Video Briefing

Offshore Citizen: What is an LLC? (Limited Liability Company)

Jul 30, 2020Video Briefing10:38Watch on YouTube

A limited liability company (LLC) is a U.S. business entity that combines the liability protection of a corporation with the flexible management and tax treatment of a partnership. It is distinct from a “limited company,” the term used in the UK, Canada, and many other jurisdictions.

Core characteristics

  • Members, not shareholders – Owners of an LLC are called members. An LLC can have a single member or many members.
  • Management options – An LLC may be member‑managed (members run day‑to‑day operations) or manager‑managed (a designated manager, who may be a member or an outside party, handles management).
  • Liability protection – Members are generally liable only for the amount they have contributed to the LLC; the entity’s assets are separate from personal assets.
  • Operating agreement – The internal rules governing voting, profit distribution, and management are set out in an operating agreement, which is not required by law but is strongly recommended.

Tax treatment

By default an LLC is treated as a disregarded entity (if it has one member) or as a partnership (if it has multiple members). In both cases the entity itself does not pay federal income tax; instead, income “flows through” to the members’ personal tax returns. This is similar to the default treatment of an S corporation.

  • Check‑the‑box election – An LLC can elect to be taxed as a corporation (C‑corp) by filing Form 8832. This changes the tax flow to the corporate level, after which dividends are taxed again when distributed to members.
  • Foreign member considerations – Tax treatment varies by the member’s residence. For example:
    • Canada treats a U.S. LLC as a corporation, limiting the ability to carry forward or back losses and creating mismatches between U.S. and Canadian tax reporting.
    • Australia, the UK, and other jurisdictions may have different rules, potentially resulting in “hybrid mismatch” situations where the same income is taxed in both countries.

When an LLC may be appropriate

Situation Why an LLC fits Potential drawbacks
U.S. sole proprietor (e.g., Amazon seller, digital service) Simple formation, pass‑through taxation, liability shield May need to file self‑employment taxes; S‑corp election could reduce payroll taxes
Foreign entrepreneur with U.S.‑source income Ability to avoid U.S. tax if no U.S. trade or business; easy access to U.S. banking and payment processors Home‑country tax authorities may treat the LLC as a corporation, limiting loss utilization
Real‑estate investor Ability to create a series LLC (multiple “sub‑LLCs” under one umbrella) for liability segregation Banks often do not recognize series structures, limiting financing options
Business planning to raise capital Clear ownership structure; can convert to C‑corp if needed C‑corp may be more attractive to investors; LLCs can be less familiar to venture capitalists

Comparison with other U.S. entities

  • C‑Corporation – Separate taxable entity; profits taxed at corporate rates, dividends taxed again at the shareholder level. Preferred when raising equity from multiple investors or when planning an IPO.
  • S‑Corporation – Pass‑through taxation like an LLC, but limited to 100 U.S. shareholders and must meet other eligibility criteria. Often chosen by U.S. sole traders to reduce self‑employment taxes.
  • Limited Company (UK/Canada) – Similar liability protection but distinct legal and tax regimes; not interchangeable with an LLC.

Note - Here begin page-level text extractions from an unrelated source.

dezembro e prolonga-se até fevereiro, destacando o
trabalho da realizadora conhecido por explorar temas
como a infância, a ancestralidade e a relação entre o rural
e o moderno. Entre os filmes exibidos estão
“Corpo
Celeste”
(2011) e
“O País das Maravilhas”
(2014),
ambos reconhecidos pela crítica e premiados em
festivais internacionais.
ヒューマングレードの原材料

Practical steps for formation

  1. Choose a state – Most LLCs are formed in Delaware, Wyoming, or Nevada for favorable statutes and privacy, but the state of formation can affect taxes and fees.
  2. File Articles of Organization – Submit the formation document to the state’s Secretary of State and pay the filing fee (typically $50‑$200).
  3. Draft an operating agreement – Outline member rights, profit sharing, management structure, and procedures for adding or removing members.
  4. Obtain an EIN – Apply for an Employer Identification Number from the IRS; required for banking and tax reporting.
  5. Consider tax elections – If you want corporate taxation, file Form 8832 within 75 days of formation; otherwise, the default pass‑through treatment applies.
  6. Maintain compliance – File annual reports, pay state franchise taxes, and keep proper records to preserve the liability shield.

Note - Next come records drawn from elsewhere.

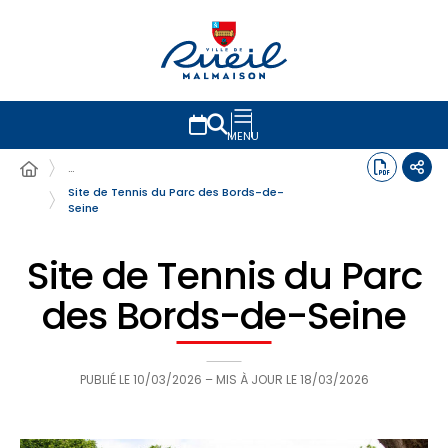
MENU
…
Site de Tennis du Parc des Bords-de-
Seine
Site de Tennis du Parc
des Bords-de-Seine
PUBLIÉ LE
10/03/2026
– MIS À JOUR LE
18/03/2026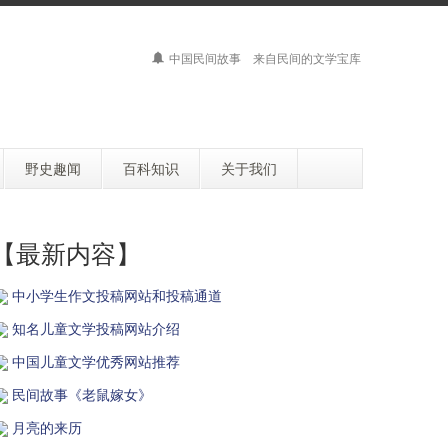
中国民间故事 来自民间的文学宝库
野史趣闻
百科知识
关于我们
【最新内容】
中小学生作文投稿网站和投稿通道
知名儿童文学投稿网站介绍
中国儿童文学优秀网站推荐
民间故事《老鼠嫁女》
月亮的来历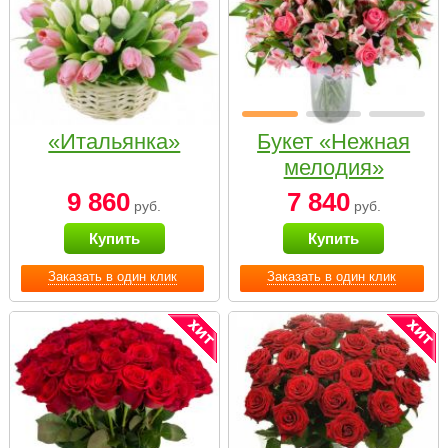
«Итальянка»
Букет «Нежная
мелодия»
9 860
7 840
руб.
руб.
Купить
Купить
Заказать в один клик
Заказать в один клик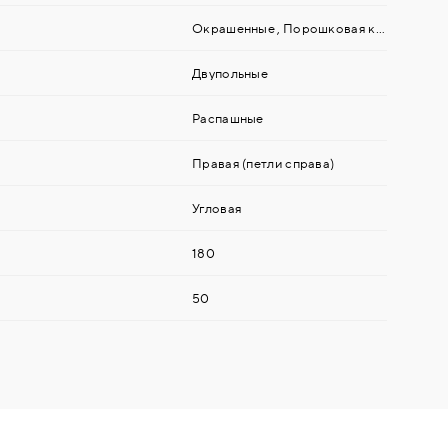
Окрашенные
,
Порошковая краска
Двупольные
Распашные
Правая (петли справа)
Угловая
180
50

International considerations

Because many countries lack a direct equivalent to an LLC, foreign owners should:

  • Verify how their home‑country tax authority classifies the LLC (corporation vs. partnership).
  • Assess whether any tax treaty provisions mitigate double taxation.
  • Anticipate possible “hybrid mismatch” rules that could trigger additional taxes or reporting obligations.
  • Seek professional advice before establishing the entity to avoid unintended tax exposure.

Bottom line

An LLC offers a flexible, low‑maintenance structure with strong liability protection and default pass‑through taxation. However, its suitability depends on the owner’s residency, the source of income, and long‑term business goals. Foreign entrepreneurs, in particular, must evaluate how their home jurisdiction treats a U.S. LLC to avoid tax mismatches. Consulting a tax professional familiar with cross‑border issues is essential before forming an LLC.